Syrian rebels fought fierce clashes with loyalist troops Saturday as they tried to secure their supply line to second city Aleppo against advances by the army, Al Arabia reported.
The clashes in the divided area of Handarat just north of Aleppo, came a day after fighting that killed 15 soldiers and pro-regime militia as well as 12 rebels, said the Syrian Observatory for Human Rights.
"Rebels from all the main factions have launched an operation to try to secure the Handarat area," said Observatory director Rami Abdel Rahman.
"They are trying to expel the army from hills captured by the regime in recent days," Abdel Rahman told.
Earlier this month the Observatory reported that government troops backed by fighters from Lebanese Shiite movement Hezbollah took Handarat, just north of Aleppo.
The battle for control of Handarat hill is decisive for the rebels as the position overlooks their main supply route from Turkey and because it could place rebel areas of Aleppo under army siege.
"Should the army take over the whole area, it could bring rebel areas of Aleppo city under total siege," said Abdel Rahman.
Aleppo has been divided since a rebel offensive in summer 2012 between loyalist sectors on its west side and rebel territory on the east.
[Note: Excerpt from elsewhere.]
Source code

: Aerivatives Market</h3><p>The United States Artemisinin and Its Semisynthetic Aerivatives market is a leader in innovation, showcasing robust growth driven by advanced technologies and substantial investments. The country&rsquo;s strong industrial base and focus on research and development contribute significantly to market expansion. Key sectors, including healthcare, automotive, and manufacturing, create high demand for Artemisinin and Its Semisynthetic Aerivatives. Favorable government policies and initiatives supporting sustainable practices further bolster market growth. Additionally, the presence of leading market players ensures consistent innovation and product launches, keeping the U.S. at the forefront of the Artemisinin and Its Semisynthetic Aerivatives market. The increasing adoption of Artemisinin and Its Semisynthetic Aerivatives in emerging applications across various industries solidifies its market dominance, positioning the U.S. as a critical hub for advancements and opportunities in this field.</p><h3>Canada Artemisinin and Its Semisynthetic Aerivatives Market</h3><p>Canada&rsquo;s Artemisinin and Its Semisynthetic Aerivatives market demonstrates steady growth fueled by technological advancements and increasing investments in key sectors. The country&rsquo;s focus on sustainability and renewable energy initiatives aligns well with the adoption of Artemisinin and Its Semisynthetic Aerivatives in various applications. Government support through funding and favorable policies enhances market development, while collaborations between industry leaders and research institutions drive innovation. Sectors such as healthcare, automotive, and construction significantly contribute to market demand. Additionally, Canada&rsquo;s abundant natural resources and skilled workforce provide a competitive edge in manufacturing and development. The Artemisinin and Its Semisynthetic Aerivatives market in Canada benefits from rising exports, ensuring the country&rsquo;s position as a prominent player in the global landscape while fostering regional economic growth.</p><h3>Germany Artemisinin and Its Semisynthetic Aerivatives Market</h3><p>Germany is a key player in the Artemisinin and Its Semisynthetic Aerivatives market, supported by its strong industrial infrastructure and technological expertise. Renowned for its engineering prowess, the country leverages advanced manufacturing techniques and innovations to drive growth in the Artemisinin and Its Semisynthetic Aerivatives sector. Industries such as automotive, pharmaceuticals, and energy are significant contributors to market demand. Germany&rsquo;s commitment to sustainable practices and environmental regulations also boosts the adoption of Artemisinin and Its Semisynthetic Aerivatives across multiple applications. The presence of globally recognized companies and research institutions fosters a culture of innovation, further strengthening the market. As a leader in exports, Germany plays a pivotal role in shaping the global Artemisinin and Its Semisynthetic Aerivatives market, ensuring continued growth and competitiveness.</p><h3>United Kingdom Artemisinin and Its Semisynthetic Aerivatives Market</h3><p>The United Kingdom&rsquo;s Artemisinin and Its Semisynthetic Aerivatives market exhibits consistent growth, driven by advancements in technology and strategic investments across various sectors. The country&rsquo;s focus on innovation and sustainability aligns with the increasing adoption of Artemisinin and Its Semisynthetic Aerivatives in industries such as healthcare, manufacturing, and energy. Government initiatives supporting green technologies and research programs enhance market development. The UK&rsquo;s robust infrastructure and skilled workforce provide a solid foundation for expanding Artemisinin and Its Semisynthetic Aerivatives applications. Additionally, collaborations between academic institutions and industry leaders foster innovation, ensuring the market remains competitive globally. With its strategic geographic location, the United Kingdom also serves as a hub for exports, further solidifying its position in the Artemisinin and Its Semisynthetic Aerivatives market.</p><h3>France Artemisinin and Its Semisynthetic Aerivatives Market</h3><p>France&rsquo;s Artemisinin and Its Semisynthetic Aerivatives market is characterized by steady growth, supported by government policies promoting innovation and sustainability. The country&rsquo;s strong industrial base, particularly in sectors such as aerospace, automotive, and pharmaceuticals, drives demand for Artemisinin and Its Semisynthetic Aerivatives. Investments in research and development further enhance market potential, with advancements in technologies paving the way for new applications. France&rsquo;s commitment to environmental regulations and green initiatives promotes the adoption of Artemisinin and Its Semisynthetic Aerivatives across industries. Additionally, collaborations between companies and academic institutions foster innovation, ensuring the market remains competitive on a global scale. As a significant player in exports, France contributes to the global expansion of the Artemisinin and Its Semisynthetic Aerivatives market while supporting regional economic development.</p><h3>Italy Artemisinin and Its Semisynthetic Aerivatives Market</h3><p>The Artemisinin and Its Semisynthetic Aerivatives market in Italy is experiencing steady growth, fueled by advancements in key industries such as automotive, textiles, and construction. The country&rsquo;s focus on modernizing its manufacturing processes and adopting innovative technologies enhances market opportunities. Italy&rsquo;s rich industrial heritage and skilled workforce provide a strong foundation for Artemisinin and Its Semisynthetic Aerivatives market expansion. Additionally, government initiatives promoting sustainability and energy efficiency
The rebels launched an offensive on Aleppo in July 2012, bringing several districts under their control. Fighting in the now ravaged city has mostly ground to a stalemate.
Abdel Rahman said fighters on the regime side in Handarat also include Iranians and Palestinians from a pro-government militia.
Syria's war began as a peaceful movement demanding democratic change, but morphed into an all-out war after President Bashar al-Assad's regime launched a brutal crackdown against dissent.
More than 180,000 people have been killed since March 2011, and nearly half of the population has been forced to flee their homes.